▶ EXERCISE REQUIREMENTS: From the entries that follow, copy exactly the lines beginning at the line holding "186 480 2.96" and continuing through the line holding "318 41 3.29".

[Stored records]
···

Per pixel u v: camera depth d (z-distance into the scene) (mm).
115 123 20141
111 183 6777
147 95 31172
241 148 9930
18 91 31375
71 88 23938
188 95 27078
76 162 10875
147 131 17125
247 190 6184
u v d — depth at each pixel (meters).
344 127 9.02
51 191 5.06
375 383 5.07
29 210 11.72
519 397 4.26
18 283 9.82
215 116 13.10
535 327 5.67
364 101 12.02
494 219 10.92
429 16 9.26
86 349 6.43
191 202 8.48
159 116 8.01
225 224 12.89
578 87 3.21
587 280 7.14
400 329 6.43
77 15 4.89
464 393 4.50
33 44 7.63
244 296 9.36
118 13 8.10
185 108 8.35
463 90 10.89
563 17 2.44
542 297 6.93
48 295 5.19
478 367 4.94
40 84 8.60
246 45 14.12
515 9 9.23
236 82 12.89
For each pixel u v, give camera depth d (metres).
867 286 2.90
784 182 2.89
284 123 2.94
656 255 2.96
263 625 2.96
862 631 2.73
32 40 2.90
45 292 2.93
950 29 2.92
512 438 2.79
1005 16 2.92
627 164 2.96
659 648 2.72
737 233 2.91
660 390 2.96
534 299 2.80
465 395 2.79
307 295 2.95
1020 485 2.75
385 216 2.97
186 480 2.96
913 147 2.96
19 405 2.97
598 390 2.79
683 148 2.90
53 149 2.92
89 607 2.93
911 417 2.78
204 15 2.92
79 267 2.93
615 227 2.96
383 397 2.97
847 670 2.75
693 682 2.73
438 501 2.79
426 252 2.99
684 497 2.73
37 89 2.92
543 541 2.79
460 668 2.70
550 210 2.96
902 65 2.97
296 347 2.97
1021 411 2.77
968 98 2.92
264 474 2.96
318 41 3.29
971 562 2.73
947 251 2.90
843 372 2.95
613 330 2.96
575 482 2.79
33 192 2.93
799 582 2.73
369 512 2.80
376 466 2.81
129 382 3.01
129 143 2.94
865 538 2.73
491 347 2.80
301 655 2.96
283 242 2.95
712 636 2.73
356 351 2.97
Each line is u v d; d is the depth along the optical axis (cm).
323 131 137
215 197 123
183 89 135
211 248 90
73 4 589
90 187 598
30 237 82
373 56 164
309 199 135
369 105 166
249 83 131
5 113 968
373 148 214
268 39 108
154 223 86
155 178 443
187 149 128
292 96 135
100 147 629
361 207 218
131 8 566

···

▶ SOLUTION FOR THIS PROBLEM:
186 480 2.96
913 147 2.96
19 405 2.97
598 390 2.79
683 148 2.90
53 149 2.92
89 607 2.93
911 417 2.78
204 15 2.92
79 267 2.93
615 227 2.96
383 397 2.97
847 670 2.75
693 682 2.73
438 501 2.79
426 252 2.99
684 497 2.73
37 89 2.92
543 541 2.79
460 668 2.70
550 210 2.96
902 65 2.97
296 347 2.97
1021 411 2.77
968 98 2.92
264 474 2.96
318 41 3.29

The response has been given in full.